- [Metin]
İlk kez oluyor.
ABD’nin üç büyük otomobil üreticisinde işçiler ilk kez aynı anda greve başladı.
Detroit Three denilen (Detroit Üçlüsü) üç üreticide; General Motors, Ford Motor ve Stellantis (Chrysler) toplam 12 binden fazla otomobil işçisi daha yüksek ücret artışı ve daha iyi koşullar talebiyle Cuma günü greve gitti.
Grevin büyümesi ve uzaması halinde ABD ekonomisine ve başkanlık seçimlerini etkileyeceği belirtiliyor.
TÜM İŞÇİLERİN KATILIMIYLA BÜYÜK BİR GREV HALİNE GELEBİLİR
Üç büyük üreticide yaklaşık 150 bin işçiyi temsil eden Birleşik Otomobil İşçileri Sendikası (United Auto Workers – UAW) ilk aşamada yüzde 20’lik acil artış dahil olmak üzere dört buçuk yıllık sürede yüzde 36’lık ücret zammı ve sosyal yardımlarda iyileşme talep etti. Sendika ilk olarak yüzde 40 ücret artışı istemişti.
Otomobil üreticileri ise dört buçuk yıllık sözleşme süresi boyunca yüzde 20 ücret artışının üzerine çıkmadı. Ford Motor, sendikanın teklifinin şirketi iflasa götürebileceğini açıkladı.

Kaynak öğeler
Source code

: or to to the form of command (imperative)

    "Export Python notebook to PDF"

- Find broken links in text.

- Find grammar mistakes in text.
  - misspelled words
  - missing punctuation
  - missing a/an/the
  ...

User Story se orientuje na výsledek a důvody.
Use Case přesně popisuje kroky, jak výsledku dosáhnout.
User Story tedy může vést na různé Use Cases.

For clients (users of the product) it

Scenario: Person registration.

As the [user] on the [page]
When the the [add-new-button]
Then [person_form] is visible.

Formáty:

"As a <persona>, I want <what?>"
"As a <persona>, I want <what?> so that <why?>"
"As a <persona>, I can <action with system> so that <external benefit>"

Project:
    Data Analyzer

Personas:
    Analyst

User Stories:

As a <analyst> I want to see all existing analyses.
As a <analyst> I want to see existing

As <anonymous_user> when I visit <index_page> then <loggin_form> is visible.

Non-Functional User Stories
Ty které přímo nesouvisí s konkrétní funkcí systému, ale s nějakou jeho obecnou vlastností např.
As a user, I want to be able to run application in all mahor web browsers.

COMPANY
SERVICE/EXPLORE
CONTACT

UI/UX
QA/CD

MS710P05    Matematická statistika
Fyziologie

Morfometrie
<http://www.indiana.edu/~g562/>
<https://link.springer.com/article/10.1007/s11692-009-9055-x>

- [Cevaplanacak sorular]
1. Lütfen metinde "İlk kez oluyor." ile "seçimlerini etkileyeceği belirtiliyor." arasındaki bölümü, bu ifadeler de dahil olmak üzere birebir kopyalayın.
2. Metne göre Detroit Üçlüsü'ndeki işçiler Cuma günü neden greve gitti? Bir ila üç cümleyle açıklayın.
3. Metinde sendikanın başlangıçta talep ettiği ücret artışı oranı kaç olarak veriliyor?

- [Yazılı yanıtlar]
1.
İlk kez oluyor.
ABD’nin üç büyük otomobil üreticisinde işçiler ilk kez aynı anda greve başladı.
Detroit Three denilen (Detroit Üçlüsü) üç üreticide; General Motors, Ford Motor ve Stellantis (Chrysler) toplam 12 binden fazla otomobil işçisi daha yüksek ücret artışı ve daha iyi koşullar talebiyle Cuma günü greve gitti.
Grevin büyümesi ve uzaması halinde ABD ekonomisine ve başkanlık seçimlerini etkileyeceği belirtiliyor.

2. İşçiler daha yüksek ücret artışı ve daha iyi koşullar talep ettikleri için greve gitti. Sendika, dört buçuk yıllık sürede yüzde 36'lık ücret zammı ve sosyal yardımlarda iyileşme isterken üreticiler yüzde 20'nin üzerine çıkmadı.

3. Yüzde 40.